Produk-produk EANKSolo kini telah merambah Singapura, Taiwan, Brunei Darussalam, dan Malaysia, setelah sebelumnya mendapat sambutan positif dari komunitas pecinta burung dan ikan hias di Tanah Air.
Keberhasilan tersebut tak lepas dari dukungan pembinaan dan akses permodalan dari Bank Rakyat Indonesia (BRI). Sejak 2016, EANKSolo aktif mengikuti berbagai program pemberdayaan melalui Rumah BUMN BRI Solo, serta rutin berpartisipasi dalam BRI UMKM EXPO(RT) sejak 2022.
"Dulu kami termasuk UMKM yang masih gaptek. Di Rumah BUMN BRI Solo kami belajar manajemen usaha, pemasaran digital, hingga branding. Melalui pameran BRI UMKM EXPO(RT), kami akhirnya bertemu langsung dengan buyer luar negeri," tutur Eko.
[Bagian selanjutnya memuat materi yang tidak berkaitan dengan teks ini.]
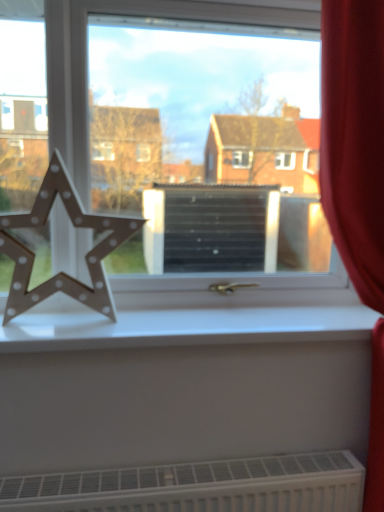
The image size is (384, 512). What do you see at coordinates (75, 226) in the screenshot?
I see `wooden star at left` at bounding box center [75, 226].

In order to face metallic star at left, should I rotate leftwards or rightwards?

It's best to rotate left around 0.739 degrees.

The image size is (384, 512). Identify the location of wooden star at left. (75, 226).

Is wooden star at left oriented towards metallic star at left?

No, wooden star at left is not facing towards metallic star at left.

Which object is thinner, wooden star at left or metallic star at left?

metallic star at left is thinner.

Considering the sizes of objects metallic star at left and red velvet curtain at right in the image provided, who is bigger, metallic star at left or red velvet curtain at right?

red velvet curtain at right is bigger.

Is metallic star at left not close to red velvet curtain at right?

No, metallic star at left is not far away from red velvet curtain at right.

Consider the image. From the image's perspective, is metallic star at left below red velvet curtain at right?

Actually, metallic star at left appears above red velvet curtain at right in the image.

Who is shorter, white matte window sill at center or red velvet curtain at right?

white matte window sill at center is shorter.

Looking at their sizes, would you say white matte window sill at center is wider or thinner than red velvet curtain at right?

Considering their sizes, white matte window sill at center looks slimmer than red velvet curtain at right.

How different are the orientations of white matte window sill at center and red velvet curtain at right in degrees?

The facing directions of white matte window sill at center and red velvet curtain at right are 2.26 degrees apart.

From a real-world perspective, is white matte window sill at center physically above red velvet curtain at right?

Incorrect, from a real-world perspective, white matte window sill at center is lower than red velvet curtain at right.

Is point (364, 103) closer to viewer compared to point (244, 277)?

Yes, it is in front of point (244, 277).

How many degrees apart are the facing directions of red velvet curtain at right and metallic star at left?

There is a 2.34-degree angle between the facing directions of red velvet curtain at right and metallic star at left.

Would you say red velvet curtain at right contains metallic star at left?

Actually, metallic star at left is outside red velvet curtain at right.

Considering their positions, is red velvet curtain at right located in front of or behind metallic star at left?

In the image, red velvet curtain at right appears in front of metallic star at left.

Is point (39, 285) closer or farther from the camera than point (88, 323)?

Clearly, point (39, 285) is more distant from the camera than point (88, 323).

Considering the relative sizes of wooden star at left and white matte window sill at center in the image provided, is wooden star at left thinner than white matte window sill at center?

Yes, wooden star at left is thinner than white matte window sill at center.

Considering the sizes of objects metallic star at left and wooden star at left in the image provided, who is thinner, metallic star at left or wooden star at left?

With smaller width is metallic star at left.

Locate an element on the screen. Image resolution: width=384 pixels, height=512 pixels. window lying above the wooden star at left (from the image's perspective) is located at coordinates (180, 169).

Can you confirm if metallic star at left is shorter than wooden star at left?

No.

Find the location of a particular element. The width and height of the screenshot is (384, 512). curtain on the right of wooden star at left is located at coordinates click(x=354, y=139).

Which of these two, red velvet curtain at right or wooden star at left, stands shorter?

With less height is wooden star at left.

The width and height of the screenshot is (384, 512). In order to click on window above the wooden star at left (from a real-world perspective) in this screenshot , I will do (x=180, y=169).

At what (x,y) coordinates should I click in order to perform the action: click on window that appears on the left of red velvet curtain at right. Please return your answer as a coordinate pair (x, y). Image resolution: width=384 pixels, height=512 pixels. Looking at the image, I should click on (x=180, y=169).

Which object lies further to the anchor point white matte window sill at center, red velvet curtain at right or metallic star at left?

red velvet curtain at right is positioned further to the anchor white matte window sill at center.

Which object lies further to the anchor point metallic star at left, red velvet curtain at right or white matte window sill at center?

red velvet curtain at right.

Which object lies further to the anchor point red velvet curtain at right, white matte window sill at center or wooden star at left?

wooden star at left is positioned further to the anchor red velvet curtain at right.

From the image, which object appears to be nearer to metallic star at left, red velvet curtain at right or wooden star at left?

wooden star at left lies closer to metallic star at left than the other object.

Which object lies further to the anchor point red velvet curtain at right, metallic star at left or wooden star at left?

wooden star at left is further to red velvet curtain at right.

From the image, which object appears to be nearer to red velvet curtain at right, white matte window sill at center or metallic star at left?

white matte window sill at center lies closer to red velvet curtain at right than the other object.

From the image, which object appears to be farther from white matte window sill at center, wooden star at left or metallic star at left?

metallic star at left lies further to white matte window sill at center than the other object.

Looking at this image, considering their positions, is red velvet curtain at right positioned further to white matte window sill at center than wooden star at left?

red velvet curtain at right lies further to white matte window sill at center than the other object.

The image size is (384, 512). I want to click on curtain between metallic star at left and white matte window sill at center from top to bottom, so click(354, 139).

What are the coordinates of `window sill between wooden star at left and red velvet curtain at right in the horizontal direction` in the screenshot? It's located at (184, 327).

The height and width of the screenshot is (512, 384). What are the coordinates of `window between wooden star at left and red velvet curtain at right in the horizontal direction` in the screenshot? It's located at (180, 169).

Image resolution: width=384 pixels, height=512 pixels. I want to click on letter between metallic star at left and white matte window sill at center in the vertical direction, so click(75, 226).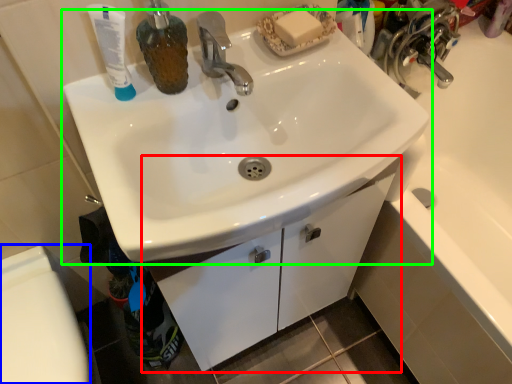
Question: Which object is the farthest from bathroom cabinet (highlighted by a red box)? Choose among these: toilet bowl (highlighted by a blue box) or sink (highlighted by a green box).

Choices:
 (A) toilet bowl
 (B) sink

Answer: (A)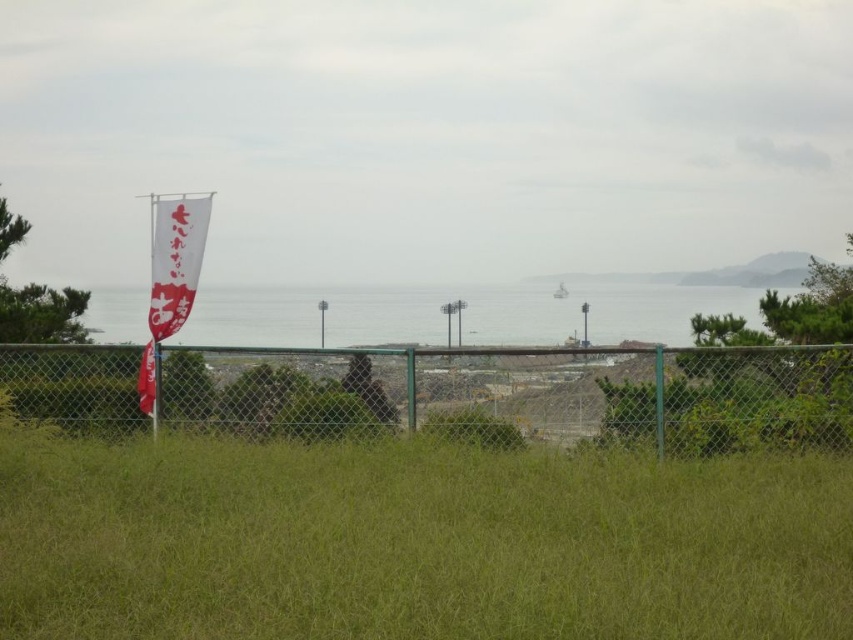
Question: Which point is closer to the camera taking this photo?

Choices:
 (A) (317, 368)
 (B) (663, 410)

Answer: (B)

Question: Which object appears farthest from the camera in this image?

Choices:
 (A) green chain-link fence at center
 (B) metallic chain-link fence at center

Answer: (B)

Question: Does green grass at center appear over green chain-link fence at center?

Choices:
 (A) no
 (B) yes

Answer: (A)

Question: From the image, what is the correct spatial relationship of green grass at center in relation to green chain-link fence at center?

Choices:
 (A) left
 (B) right

Answer: (A)

Question: Can you confirm if green chain-link fence at center is positioned to the left of metallic chain-link fence at center?

Choices:
 (A) yes
 (B) no

Answer: (A)

Question: Which point is closer to the camera?

Choices:
 (A) green chain-link fence at center
 (B) metallic chain-link fence at center
 (C) green grass at center
 (D) white paper flag at left

Answer: (C)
Selain pembinaan, dukungan pembiayaan melalui Kredit Usaha Rakyat (KUR) BRI juga menjadi faktor penting keberlanjutan produksi. Pendanaan tersebut membantu EANKSolo memenuhi permintaan pasar dan meningkatkan kapasitas produksi.
"KUR sangat membantu kami menambah modal kerja, menjaga kontinuitas produksi, dan meningkatkan kualitas produk. Proses pengajuannya di BRI juga mudah dan cepat," tambahnya.
Saat ini, EANKSolo mampu memproduksi 15–20 unit sangkar ukuran sedang dan 10 unit sangkar besar setiap bulan dengan omzet stabil di kisaran Rp15–25 juta per bulan. Usaha ini juga membuka lapangan kerja bagi warga sekitar dengan melibatkan delapan tenaga kerja, termasuk dua tukang ukir dan empat pengrajin rumahan.
Corporate Secretary BRI Dhanny menegaskan, keberhasilan EANKSolo menjadi bukti nyata dampak program pendampingan BRI terhadap UMKM lokal.
"Melalui pendampingan intensif dan akses KUR yang mudah, kami ingin UMKM mampu naik kelas dan bersaing di pasar global. Inovasi seperti yang dilakukan EANKSolo menunjukkan potensi besar sektor ini sebagai motor penggerak ekonomi lokal," ujar Dhanny.